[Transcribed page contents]
___
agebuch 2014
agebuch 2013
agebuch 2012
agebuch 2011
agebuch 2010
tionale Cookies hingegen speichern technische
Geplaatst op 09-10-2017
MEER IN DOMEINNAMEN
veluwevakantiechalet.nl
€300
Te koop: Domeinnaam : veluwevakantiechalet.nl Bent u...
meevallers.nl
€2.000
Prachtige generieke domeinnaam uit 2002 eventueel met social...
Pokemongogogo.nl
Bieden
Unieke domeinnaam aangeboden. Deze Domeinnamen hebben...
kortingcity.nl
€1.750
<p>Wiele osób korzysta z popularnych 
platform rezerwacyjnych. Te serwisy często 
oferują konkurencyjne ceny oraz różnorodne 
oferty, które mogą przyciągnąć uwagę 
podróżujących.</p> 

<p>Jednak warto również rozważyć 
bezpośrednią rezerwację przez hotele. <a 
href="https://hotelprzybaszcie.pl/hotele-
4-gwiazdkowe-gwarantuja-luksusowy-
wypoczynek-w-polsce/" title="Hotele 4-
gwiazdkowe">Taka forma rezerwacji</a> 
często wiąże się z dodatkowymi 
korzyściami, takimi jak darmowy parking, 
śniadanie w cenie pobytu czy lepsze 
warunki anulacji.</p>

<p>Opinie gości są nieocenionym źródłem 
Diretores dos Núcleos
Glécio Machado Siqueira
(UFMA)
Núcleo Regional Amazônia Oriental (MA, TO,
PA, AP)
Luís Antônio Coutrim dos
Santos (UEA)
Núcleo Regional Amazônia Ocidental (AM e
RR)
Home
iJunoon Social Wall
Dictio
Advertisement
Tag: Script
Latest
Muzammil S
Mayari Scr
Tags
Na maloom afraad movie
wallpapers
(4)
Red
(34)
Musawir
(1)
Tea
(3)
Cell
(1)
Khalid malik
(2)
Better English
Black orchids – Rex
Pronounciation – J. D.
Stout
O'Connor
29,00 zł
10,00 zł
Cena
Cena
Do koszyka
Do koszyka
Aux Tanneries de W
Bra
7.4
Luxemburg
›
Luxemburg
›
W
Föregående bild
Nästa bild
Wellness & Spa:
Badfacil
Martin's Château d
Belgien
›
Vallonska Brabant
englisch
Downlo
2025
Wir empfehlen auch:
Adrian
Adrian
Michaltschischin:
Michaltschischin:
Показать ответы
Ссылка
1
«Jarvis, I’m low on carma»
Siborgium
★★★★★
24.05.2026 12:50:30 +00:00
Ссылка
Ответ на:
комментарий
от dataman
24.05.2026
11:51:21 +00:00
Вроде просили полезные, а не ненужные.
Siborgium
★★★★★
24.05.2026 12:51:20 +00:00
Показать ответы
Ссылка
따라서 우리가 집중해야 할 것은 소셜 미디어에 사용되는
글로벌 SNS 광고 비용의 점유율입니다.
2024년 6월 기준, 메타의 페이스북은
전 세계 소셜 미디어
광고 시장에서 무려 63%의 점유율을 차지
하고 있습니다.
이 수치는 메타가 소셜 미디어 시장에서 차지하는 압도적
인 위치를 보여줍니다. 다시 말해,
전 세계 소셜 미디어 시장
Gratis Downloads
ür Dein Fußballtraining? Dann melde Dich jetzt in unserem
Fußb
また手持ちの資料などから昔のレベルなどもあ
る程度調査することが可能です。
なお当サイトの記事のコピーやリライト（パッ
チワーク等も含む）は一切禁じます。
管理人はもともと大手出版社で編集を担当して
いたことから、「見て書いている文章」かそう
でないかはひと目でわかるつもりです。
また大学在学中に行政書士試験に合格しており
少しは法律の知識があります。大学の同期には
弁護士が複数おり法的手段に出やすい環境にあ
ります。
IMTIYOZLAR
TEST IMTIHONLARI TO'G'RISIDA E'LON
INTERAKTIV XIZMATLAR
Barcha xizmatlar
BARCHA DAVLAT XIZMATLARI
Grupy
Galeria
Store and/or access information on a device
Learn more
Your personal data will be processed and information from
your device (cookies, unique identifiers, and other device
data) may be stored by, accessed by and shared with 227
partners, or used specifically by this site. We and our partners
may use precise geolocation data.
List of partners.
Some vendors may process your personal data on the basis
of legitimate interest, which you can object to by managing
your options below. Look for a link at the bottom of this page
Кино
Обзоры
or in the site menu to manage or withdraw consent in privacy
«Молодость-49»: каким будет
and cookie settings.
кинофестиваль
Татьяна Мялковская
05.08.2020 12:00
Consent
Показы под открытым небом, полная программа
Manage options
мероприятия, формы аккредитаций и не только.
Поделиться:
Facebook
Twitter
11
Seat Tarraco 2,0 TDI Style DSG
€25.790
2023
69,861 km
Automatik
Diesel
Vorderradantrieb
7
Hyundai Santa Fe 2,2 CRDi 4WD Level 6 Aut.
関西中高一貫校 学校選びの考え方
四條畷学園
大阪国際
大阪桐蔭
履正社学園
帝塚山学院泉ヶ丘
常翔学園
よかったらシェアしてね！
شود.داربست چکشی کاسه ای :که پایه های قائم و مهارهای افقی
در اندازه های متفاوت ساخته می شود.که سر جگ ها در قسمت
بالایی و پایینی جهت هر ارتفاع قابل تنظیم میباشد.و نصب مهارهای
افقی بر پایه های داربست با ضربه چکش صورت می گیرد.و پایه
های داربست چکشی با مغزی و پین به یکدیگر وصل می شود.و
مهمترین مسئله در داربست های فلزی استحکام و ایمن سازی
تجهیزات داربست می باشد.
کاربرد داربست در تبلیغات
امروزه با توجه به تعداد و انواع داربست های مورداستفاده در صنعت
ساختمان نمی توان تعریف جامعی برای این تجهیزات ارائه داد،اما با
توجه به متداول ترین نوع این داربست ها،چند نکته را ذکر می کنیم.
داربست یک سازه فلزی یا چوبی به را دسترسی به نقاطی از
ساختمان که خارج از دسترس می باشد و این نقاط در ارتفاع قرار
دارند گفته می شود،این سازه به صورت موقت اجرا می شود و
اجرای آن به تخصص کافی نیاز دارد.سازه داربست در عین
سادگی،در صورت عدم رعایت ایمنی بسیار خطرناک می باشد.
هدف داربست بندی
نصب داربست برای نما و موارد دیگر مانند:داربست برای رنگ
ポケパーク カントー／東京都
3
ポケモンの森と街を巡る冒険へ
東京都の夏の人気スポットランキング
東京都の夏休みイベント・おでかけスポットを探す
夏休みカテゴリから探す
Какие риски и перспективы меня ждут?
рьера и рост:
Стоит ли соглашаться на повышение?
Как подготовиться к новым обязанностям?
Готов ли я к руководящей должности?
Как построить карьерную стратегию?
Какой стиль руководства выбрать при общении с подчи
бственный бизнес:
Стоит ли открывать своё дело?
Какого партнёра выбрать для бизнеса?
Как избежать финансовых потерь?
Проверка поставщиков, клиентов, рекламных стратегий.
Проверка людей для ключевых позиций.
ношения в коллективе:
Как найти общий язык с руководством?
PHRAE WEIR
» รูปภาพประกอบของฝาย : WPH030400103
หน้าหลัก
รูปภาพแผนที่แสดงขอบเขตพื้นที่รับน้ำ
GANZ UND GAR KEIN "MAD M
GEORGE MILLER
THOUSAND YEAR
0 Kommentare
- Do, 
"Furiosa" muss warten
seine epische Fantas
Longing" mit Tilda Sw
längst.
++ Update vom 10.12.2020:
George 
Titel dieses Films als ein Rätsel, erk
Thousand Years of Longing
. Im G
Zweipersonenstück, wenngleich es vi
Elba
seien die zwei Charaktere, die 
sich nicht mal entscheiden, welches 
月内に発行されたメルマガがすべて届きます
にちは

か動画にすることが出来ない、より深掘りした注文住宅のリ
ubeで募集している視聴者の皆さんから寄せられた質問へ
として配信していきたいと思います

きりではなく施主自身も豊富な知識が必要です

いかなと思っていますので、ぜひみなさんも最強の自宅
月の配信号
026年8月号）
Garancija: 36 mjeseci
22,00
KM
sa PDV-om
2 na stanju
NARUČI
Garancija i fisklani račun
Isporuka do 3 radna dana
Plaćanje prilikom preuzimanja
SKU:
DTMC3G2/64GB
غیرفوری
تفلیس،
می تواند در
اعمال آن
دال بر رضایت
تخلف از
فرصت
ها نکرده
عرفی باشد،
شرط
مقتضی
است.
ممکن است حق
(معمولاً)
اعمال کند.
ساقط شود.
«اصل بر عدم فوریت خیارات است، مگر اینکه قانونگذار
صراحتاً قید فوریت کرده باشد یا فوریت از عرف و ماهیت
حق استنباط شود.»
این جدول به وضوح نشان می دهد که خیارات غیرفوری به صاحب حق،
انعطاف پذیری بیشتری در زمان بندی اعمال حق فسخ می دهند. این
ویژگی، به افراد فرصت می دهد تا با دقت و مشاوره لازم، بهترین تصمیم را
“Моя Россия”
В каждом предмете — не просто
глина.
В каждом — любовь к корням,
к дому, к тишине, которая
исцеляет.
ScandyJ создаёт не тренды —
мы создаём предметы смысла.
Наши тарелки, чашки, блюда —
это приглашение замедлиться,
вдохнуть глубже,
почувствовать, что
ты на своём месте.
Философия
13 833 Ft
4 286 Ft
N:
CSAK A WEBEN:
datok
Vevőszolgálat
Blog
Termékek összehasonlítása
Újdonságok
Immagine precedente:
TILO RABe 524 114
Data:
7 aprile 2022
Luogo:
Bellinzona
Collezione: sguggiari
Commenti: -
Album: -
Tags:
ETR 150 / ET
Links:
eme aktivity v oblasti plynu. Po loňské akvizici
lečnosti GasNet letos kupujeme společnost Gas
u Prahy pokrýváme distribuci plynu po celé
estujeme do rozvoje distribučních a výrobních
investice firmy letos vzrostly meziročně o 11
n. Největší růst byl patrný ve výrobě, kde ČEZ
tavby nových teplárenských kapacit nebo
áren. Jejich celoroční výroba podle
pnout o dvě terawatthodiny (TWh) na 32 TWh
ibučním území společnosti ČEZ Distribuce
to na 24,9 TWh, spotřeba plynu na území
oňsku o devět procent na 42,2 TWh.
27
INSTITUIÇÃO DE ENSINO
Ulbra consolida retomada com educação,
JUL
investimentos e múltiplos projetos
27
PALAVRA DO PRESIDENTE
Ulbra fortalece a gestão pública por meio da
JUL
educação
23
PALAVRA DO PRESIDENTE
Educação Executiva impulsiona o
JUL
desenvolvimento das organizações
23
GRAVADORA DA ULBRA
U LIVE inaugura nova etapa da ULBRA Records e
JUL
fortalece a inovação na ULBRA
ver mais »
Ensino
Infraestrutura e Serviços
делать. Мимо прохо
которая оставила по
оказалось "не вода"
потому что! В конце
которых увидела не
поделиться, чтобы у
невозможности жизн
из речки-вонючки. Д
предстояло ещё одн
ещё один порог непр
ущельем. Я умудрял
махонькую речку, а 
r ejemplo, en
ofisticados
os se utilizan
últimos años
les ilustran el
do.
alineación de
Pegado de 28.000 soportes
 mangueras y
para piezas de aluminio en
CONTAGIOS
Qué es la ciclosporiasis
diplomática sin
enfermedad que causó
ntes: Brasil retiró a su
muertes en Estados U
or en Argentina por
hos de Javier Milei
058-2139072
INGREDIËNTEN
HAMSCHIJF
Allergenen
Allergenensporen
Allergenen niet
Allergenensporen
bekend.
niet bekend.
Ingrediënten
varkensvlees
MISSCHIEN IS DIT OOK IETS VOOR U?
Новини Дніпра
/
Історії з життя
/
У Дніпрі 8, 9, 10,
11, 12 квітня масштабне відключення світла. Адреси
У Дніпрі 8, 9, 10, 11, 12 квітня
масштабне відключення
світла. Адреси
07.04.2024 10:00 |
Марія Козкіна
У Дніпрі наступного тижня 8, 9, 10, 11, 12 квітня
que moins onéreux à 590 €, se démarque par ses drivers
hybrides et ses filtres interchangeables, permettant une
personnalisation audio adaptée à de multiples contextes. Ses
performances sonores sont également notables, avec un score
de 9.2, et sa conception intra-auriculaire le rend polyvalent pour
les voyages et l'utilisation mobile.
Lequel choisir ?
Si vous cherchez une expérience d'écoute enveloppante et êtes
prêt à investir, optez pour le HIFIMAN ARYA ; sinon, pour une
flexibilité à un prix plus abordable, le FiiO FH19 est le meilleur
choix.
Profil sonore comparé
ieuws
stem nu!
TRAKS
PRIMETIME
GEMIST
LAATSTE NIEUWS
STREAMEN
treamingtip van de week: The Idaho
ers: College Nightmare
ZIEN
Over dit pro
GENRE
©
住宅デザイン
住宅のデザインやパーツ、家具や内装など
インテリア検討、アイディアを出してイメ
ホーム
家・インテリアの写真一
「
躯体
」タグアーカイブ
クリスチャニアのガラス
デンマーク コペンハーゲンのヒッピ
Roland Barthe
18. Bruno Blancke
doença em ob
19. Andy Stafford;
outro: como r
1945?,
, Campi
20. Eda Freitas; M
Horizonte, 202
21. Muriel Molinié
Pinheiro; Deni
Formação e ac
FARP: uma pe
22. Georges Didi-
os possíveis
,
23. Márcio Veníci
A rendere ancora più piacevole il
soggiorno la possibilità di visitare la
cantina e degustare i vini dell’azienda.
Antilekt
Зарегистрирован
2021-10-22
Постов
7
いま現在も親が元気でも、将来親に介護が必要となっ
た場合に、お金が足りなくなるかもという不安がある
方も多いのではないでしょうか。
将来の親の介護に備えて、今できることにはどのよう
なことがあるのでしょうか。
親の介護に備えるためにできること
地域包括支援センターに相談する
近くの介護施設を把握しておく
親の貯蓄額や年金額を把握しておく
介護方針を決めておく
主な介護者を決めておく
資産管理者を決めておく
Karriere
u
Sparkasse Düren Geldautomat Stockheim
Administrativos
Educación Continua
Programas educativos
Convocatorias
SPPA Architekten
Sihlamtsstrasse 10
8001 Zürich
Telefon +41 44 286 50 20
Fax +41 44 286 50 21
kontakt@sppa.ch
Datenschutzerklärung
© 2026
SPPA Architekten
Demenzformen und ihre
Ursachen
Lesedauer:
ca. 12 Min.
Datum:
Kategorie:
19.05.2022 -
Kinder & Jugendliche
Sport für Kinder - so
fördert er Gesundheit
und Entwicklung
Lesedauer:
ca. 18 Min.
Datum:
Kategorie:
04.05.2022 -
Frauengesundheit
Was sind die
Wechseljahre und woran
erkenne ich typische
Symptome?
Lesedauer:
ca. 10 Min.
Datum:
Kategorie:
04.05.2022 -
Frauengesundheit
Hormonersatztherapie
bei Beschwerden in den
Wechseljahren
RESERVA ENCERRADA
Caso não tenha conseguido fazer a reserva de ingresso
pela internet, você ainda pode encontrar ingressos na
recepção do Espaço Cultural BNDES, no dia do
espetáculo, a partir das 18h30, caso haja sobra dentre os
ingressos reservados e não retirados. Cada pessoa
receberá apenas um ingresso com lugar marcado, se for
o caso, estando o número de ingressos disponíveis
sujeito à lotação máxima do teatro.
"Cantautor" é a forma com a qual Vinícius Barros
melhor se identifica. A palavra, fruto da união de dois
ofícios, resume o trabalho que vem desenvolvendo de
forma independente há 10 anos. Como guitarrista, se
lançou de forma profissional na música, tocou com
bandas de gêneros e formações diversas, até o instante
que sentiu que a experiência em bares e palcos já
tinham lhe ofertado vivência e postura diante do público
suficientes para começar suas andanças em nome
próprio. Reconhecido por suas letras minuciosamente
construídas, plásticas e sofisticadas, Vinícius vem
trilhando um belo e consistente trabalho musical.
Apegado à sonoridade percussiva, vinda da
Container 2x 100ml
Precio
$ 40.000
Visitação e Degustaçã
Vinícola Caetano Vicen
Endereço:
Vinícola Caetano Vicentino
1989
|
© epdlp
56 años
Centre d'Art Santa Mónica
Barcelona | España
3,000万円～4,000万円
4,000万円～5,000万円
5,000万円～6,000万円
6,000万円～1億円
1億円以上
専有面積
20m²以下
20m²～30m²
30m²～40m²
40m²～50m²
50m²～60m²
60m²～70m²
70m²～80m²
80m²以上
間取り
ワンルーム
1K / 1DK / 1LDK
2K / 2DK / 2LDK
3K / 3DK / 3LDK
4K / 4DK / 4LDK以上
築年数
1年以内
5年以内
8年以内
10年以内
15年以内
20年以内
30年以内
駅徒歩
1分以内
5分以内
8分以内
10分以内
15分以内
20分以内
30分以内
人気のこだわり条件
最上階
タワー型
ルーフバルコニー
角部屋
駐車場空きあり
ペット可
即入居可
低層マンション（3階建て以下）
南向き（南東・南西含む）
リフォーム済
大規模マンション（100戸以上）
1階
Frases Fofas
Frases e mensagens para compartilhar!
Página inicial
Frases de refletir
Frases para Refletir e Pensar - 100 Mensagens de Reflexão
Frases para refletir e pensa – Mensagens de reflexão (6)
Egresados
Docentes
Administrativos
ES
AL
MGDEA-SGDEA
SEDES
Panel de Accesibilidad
___
[About this exercise]
Transcribe the records above from the line holding "Vallonska Brabant" down to the line holding "24.05.2026 12:51:20 +00:00", inclusive, without adding anything.

[Solution]
Vallonska Brabant
englisch
Downlo
2025
Wir empfehlen auch:
Adrian
Adrian
Michaltschischin:
Michaltschischin:
Показать ответы
Ссылка
1
«Jarvis, I’m low on carma»
Siborgium
★★★★★
24.05.2026 12:50:30 +00:00
Ссылка
Ответ на:
комментарий
от dataman
24.05.2026
11:51:21 +00:00
Вроде просили полезные, а не ненужные.
Siborgium
★★★★★
24.05.2026 12:51:20 +00:00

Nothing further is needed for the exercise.